How it got in your room, you’ve no idea.
Next your tooth brush falls on the floor, butter side down.
The next 10 minutes are spent de-grossifying it.
It doesn’t get better from there.
You’re out of milk; no breakfast. You’re out of gas in your car; have to take the bus.
You get to work and your boss is in one of her moods.
Now the rest of your shift is touch and go.
Ride the bus home, have a mediocre dinner, go to bed late, and start it all over again.
After all that, your stress levels have reached Mach 5.
And you feel horrible.
You may think this example is a huge exaggeration, but many of us spend our days dealing with one little stress after another, just like in the example.

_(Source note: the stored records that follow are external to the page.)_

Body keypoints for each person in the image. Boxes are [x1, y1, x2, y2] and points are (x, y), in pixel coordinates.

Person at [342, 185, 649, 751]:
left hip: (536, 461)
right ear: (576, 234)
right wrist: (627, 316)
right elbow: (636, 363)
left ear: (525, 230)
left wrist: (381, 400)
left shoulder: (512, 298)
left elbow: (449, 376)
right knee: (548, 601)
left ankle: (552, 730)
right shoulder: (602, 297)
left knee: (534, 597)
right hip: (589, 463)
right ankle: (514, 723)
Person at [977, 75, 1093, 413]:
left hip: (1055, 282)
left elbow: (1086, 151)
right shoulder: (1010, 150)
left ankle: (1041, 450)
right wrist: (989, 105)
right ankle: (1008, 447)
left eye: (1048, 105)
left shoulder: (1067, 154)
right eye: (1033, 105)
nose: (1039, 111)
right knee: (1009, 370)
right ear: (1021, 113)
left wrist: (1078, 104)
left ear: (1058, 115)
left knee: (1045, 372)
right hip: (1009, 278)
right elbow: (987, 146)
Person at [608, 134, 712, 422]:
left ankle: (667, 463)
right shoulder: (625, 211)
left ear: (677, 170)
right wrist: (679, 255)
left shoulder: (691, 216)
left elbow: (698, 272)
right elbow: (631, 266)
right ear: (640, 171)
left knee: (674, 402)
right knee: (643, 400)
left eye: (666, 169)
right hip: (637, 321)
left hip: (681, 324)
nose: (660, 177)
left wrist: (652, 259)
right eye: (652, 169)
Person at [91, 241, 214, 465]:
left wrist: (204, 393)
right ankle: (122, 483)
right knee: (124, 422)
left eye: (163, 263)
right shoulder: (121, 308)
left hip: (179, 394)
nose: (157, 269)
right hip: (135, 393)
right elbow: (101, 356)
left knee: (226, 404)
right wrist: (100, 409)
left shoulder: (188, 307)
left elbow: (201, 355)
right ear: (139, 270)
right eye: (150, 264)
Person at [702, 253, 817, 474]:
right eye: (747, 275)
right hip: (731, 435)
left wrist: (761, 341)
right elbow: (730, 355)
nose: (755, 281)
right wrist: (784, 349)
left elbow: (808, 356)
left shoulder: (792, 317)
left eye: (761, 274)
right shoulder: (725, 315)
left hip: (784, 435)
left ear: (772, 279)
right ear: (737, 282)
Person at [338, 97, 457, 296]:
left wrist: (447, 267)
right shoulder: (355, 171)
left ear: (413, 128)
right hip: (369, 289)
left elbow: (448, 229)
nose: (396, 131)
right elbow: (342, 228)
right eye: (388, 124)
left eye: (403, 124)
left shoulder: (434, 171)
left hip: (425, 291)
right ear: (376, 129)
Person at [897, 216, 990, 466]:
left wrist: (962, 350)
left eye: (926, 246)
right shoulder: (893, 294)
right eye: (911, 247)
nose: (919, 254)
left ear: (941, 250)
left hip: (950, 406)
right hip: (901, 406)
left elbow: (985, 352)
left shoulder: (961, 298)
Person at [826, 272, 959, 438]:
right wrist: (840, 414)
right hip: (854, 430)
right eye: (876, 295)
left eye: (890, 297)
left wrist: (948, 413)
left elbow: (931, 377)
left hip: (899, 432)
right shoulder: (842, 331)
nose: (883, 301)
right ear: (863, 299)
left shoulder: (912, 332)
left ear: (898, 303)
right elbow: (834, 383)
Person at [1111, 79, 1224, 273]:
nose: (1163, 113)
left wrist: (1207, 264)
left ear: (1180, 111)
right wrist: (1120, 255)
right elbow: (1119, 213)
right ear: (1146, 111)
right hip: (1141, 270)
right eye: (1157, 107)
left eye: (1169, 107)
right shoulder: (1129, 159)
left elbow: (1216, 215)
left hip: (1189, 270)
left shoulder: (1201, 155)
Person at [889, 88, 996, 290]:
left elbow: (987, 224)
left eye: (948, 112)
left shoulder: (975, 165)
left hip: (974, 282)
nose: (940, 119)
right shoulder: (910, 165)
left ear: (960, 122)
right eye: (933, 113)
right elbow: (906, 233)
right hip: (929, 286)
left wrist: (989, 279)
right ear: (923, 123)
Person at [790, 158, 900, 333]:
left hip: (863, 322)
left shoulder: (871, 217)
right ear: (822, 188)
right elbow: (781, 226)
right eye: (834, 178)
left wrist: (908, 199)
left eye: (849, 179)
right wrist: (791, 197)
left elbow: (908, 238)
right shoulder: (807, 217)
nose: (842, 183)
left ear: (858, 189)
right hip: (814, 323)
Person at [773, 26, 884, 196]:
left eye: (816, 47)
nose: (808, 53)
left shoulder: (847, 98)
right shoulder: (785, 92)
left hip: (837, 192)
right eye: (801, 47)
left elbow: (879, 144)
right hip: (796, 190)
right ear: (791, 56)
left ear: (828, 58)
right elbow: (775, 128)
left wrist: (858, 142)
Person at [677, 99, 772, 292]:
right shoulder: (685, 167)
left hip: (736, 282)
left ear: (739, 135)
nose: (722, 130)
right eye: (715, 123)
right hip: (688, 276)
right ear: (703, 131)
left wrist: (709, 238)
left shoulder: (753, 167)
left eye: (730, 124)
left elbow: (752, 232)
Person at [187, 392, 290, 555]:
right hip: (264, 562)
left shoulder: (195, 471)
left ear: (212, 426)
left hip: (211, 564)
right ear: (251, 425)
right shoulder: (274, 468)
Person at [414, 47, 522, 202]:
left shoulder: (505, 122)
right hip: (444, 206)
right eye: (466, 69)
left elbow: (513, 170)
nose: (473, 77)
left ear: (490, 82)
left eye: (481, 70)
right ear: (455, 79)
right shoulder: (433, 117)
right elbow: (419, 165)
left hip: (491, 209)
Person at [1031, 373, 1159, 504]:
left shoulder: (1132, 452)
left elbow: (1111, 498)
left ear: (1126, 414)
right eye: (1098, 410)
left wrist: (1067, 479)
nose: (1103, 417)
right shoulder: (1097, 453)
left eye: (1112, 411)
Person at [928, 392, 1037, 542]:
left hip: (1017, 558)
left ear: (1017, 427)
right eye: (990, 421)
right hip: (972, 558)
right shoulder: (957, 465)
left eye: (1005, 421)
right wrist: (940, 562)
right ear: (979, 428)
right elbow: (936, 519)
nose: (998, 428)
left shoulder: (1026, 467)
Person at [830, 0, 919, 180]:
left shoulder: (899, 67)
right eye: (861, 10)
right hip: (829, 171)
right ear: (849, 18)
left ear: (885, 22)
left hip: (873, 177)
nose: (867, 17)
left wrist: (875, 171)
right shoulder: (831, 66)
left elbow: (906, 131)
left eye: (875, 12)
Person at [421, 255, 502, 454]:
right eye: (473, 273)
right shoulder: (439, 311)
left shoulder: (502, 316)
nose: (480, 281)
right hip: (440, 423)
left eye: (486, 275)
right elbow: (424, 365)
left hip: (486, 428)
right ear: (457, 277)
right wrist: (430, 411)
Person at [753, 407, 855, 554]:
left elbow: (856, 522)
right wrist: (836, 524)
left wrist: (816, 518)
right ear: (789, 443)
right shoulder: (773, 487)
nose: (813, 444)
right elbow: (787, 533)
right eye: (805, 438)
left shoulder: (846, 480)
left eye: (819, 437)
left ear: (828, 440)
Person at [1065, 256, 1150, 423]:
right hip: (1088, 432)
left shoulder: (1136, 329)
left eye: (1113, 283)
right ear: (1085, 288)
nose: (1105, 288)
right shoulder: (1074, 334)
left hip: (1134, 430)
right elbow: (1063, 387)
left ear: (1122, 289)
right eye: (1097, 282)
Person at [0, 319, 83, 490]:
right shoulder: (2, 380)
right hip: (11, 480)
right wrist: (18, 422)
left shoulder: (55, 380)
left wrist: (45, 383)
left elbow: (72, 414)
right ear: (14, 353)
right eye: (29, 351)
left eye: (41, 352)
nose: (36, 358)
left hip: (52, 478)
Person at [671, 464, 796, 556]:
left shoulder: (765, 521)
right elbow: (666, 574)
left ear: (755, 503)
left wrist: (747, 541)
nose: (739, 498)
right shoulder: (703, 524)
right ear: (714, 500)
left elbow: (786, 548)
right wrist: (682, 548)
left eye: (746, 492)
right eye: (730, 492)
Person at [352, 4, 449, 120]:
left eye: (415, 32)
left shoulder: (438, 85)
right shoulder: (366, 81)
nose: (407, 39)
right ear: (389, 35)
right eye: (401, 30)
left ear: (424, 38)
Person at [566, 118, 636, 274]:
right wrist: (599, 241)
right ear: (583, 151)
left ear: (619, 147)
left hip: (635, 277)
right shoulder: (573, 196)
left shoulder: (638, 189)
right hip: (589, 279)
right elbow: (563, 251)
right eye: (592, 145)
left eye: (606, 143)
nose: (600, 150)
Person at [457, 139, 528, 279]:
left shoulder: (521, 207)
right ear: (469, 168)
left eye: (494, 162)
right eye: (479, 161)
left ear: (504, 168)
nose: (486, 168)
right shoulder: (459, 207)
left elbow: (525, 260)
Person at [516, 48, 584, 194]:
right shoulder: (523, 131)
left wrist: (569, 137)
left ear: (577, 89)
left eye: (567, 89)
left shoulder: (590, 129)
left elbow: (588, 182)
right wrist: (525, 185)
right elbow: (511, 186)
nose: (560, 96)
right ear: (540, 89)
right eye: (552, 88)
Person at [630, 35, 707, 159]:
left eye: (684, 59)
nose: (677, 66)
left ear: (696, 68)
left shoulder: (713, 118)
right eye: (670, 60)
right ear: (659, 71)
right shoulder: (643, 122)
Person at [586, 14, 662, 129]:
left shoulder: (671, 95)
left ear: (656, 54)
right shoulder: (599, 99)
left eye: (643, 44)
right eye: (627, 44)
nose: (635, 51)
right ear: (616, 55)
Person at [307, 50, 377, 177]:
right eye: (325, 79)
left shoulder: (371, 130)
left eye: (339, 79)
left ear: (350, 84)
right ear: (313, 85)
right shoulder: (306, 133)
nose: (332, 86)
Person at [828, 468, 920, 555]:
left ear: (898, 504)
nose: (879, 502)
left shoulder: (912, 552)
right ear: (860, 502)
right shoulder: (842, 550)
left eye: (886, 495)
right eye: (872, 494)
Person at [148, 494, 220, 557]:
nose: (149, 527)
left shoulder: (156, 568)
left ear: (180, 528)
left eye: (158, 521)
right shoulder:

Now true or false: stress only affects your emotions?
Stress can and will affect your entire body.
It affects you physically, mentally, emotionally and behaviorally.
It can cause all of these issues:
- Lowered sex drive
- Reduced mental faculties
- Muscle pain
- Lowered immunity
- Hair loss
- Acute anxiety
- Digestive disorders
And many other issues that vary in severity.
Forty-five percent of adults suffer injurious health effects from stress, such as the ones mentioned above.
Also, 75 to 90 percent of all doctor visits pertain to stress-related ailments.
Is that persistent tension in your neck still bothering you?
Are you still waking up irritable?
A lot of stress might be the cause.
Now, whether the stress components in your life are big or small, real or imaginary, your body reacts the same way.
From sun up to sun down, many people can attest to experiencing several stressors a day.
Each stress reaction produces 1,400 biochemical events in your body, which is a negative chain reaction on the molecular level.
If you suffer from, let’s say, 50 medium-sized stressors every day, your body gets attacked by a battalion of 70,000 biochemical warriors that don’t quit.
Additionally, when you experience acute stress, the adrenal glands produce adrenaline and cortisol, the “stress hormone.”
That hormone regulates the changes to the body brought on by stress:
- Blood sugar levels
- Fat, protein and carbohydrate metabolism to maintain blood glucose
- Anti-inflammatory actions
- Blood pressure
- Heart and blood vessel tone and contraction
- Central nervous system activation
So when those biochemical warriors go into battle, your heart rate increases, blood pressure rises, pupils dilate, liver releases glucose and blood flows to your muscles increase.
Lastly, stress is linked to the six leading causes of death: heart disease, cancer, lung ailments, accidents, cirrhosis of the liver, and suicide.
If stress can be reduced, either through meditation or another relaxation technique, you will be happier, healthier and hopefully stress-free.
The first step to curing stress is to recognize that you have stress.